** DATA FOR REVIEW **

□ □ □ □

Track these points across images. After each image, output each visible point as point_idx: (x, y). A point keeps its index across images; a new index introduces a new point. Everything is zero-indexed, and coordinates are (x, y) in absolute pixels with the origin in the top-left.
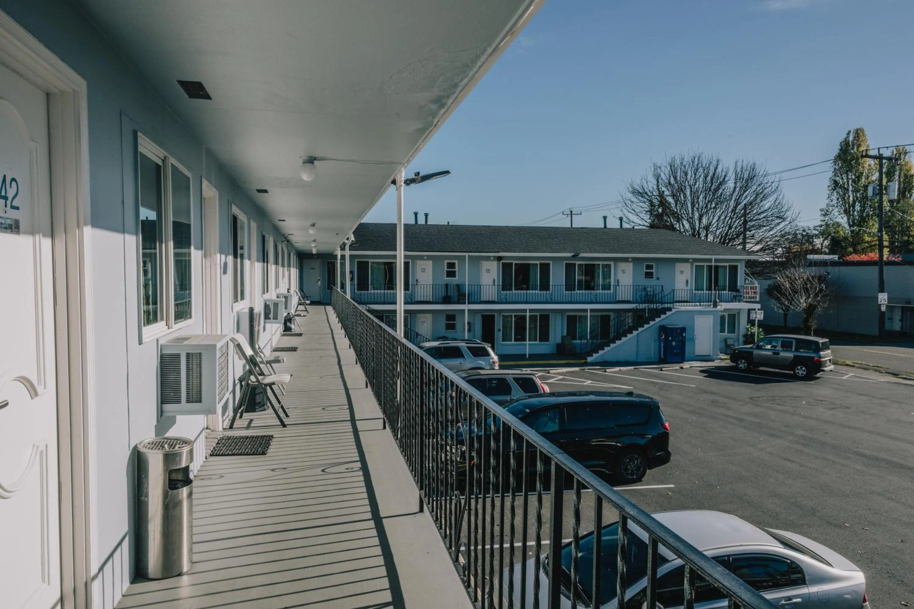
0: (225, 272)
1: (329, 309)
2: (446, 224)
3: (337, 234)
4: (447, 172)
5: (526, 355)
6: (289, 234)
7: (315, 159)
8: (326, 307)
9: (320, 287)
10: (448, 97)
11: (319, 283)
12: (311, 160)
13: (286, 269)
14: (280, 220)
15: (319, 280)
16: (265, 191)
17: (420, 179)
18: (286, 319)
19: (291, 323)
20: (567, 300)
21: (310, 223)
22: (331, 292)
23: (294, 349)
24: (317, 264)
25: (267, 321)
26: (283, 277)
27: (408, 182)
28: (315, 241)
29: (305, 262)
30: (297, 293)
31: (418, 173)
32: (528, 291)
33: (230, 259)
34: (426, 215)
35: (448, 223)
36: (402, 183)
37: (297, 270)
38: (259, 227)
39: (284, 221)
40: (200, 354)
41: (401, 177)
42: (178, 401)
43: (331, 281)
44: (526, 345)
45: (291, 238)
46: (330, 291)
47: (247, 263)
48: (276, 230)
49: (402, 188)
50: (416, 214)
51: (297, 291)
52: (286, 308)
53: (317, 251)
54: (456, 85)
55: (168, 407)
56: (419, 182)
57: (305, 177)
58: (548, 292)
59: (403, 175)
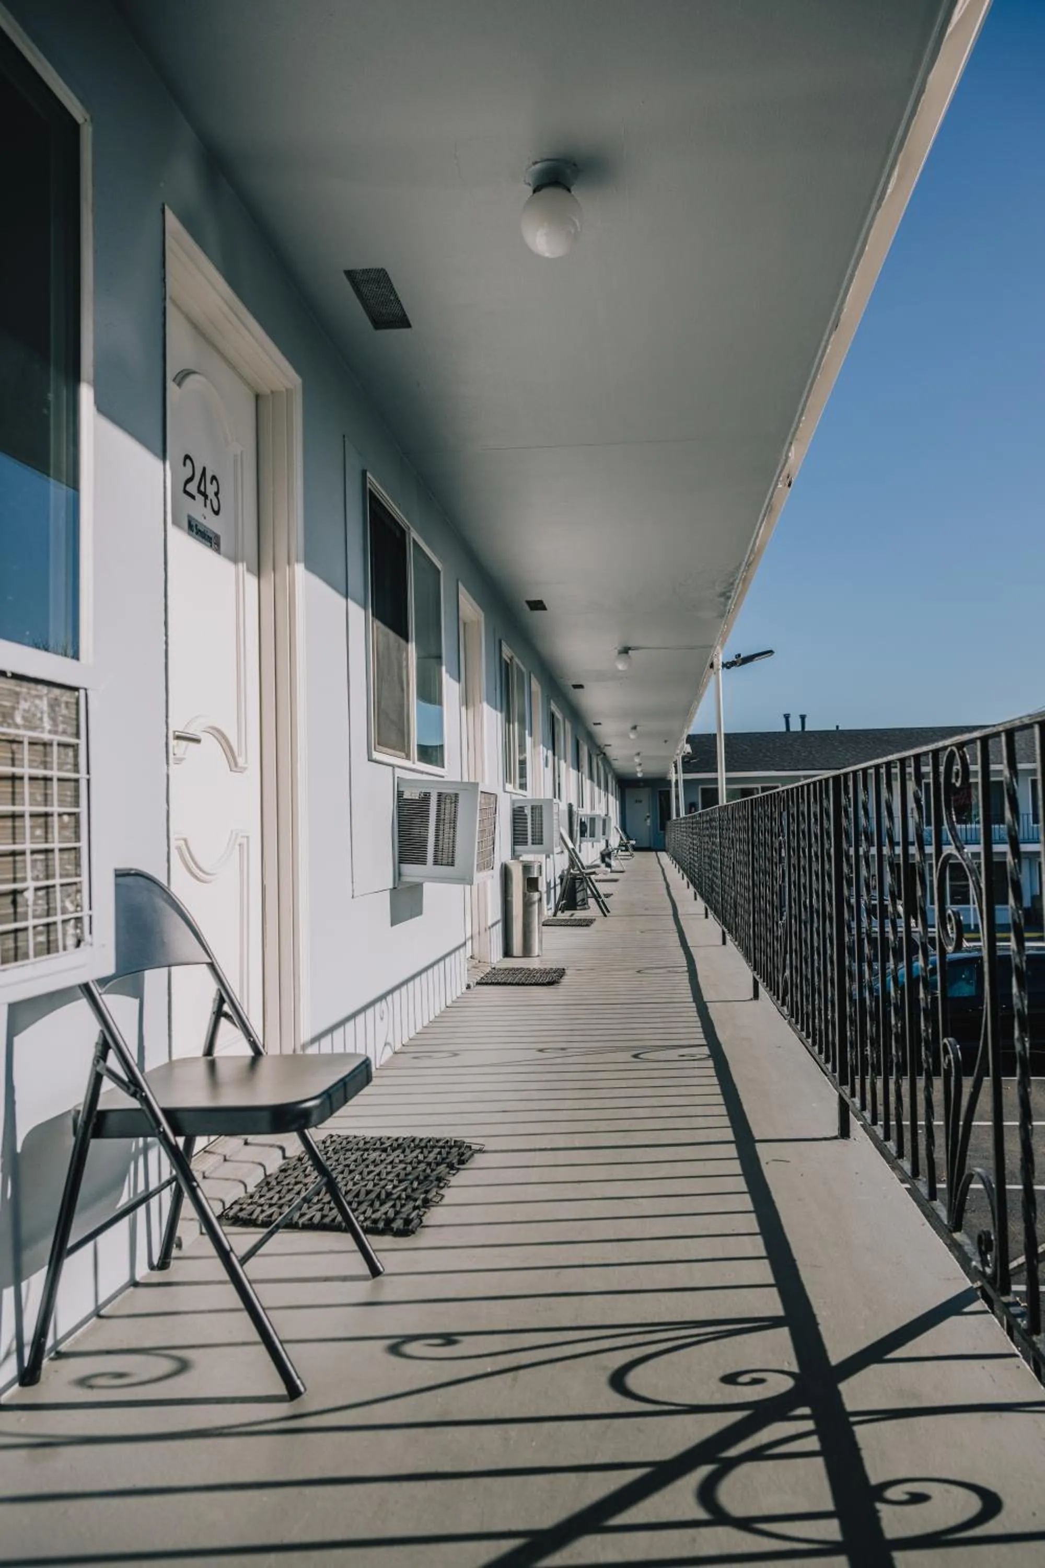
0: (547, 765)
1: (665, 857)
2: (835, 728)
3: (666, 741)
4: (770, 652)
5: (970, 925)
6: (606, 745)
7: (629, 649)
8: (659, 853)
9: (650, 827)
10: (730, 591)
11: (649, 821)
12: (626, 651)
13: (603, 793)
14: (595, 724)
15: (648, 817)
16: (581, 686)
17: (740, 661)
18: (604, 853)
19: (610, 859)
20: (1031, 837)
21: (629, 725)
22: (665, 834)
23: (616, 881)
24: (644, 794)
25: (583, 838)
26: (600, 801)
27: (727, 665)
28: (638, 754)
29: (627, 791)
30: (617, 829)
31: (739, 655)
32: (969, 826)
33: (550, 753)
34: (803, 718)
35: (837, 727)
36: (720, 667)
37: (618, 802)
38: (573, 729)
39: (600, 724)
40: (541, 806)
41: (718, 660)
42: (526, 843)
43: (665, 813)
44: (969, 910)
45: (608, 750)
46: (662, 832)
47: (562, 762)
48: (591, 737)
49: (720, 671)
50: (787, 717)
51: (618, 827)
52: (604, 834)
53: (644, 774)
54: (732, 584)
55: (517, 848)
56: (740, 665)
57: (621, 666)
58: (1002, 826)
59: (721, 657)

□ □ □ □

** WHAT TO DO **
Both the line containing "16: (265, 191)" and the line containing "55: (168, 407)" belong in the answer. Print them and every line above that falls between them exactly, and no others.

** TASK ANSWER **
16: (265, 191)
17: (420, 179)
18: (286, 319)
19: (291, 323)
20: (567, 300)
21: (310, 223)
22: (331, 292)
23: (294, 349)
24: (317, 264)
25: (267, 321)
26: (283, 277)
27: (408, 182)
28: (315, 241)
29: (305, 262)
30: (297, 293)
31: (418, 173)
32: (528, 291)
33: (230, 259)
34: (426, 215)
35: (448, 223)
36: (402, 183)
37: (297, 270)
38: (259, 227)
39: (284, 221)
40: (200, 354)
41: (401, 177)
42: (178, 401)
43: (331, 281)
44: (526, 345)
45: (291, 238)
46: (330, 291)
47: (247, 263)
48: (276, 230)
49: (402, 188)
50: (416, 214)
51: (297, 291)
52: (286, 308)
53: (317, 251)
54: (456, 85)
55: (168, 407)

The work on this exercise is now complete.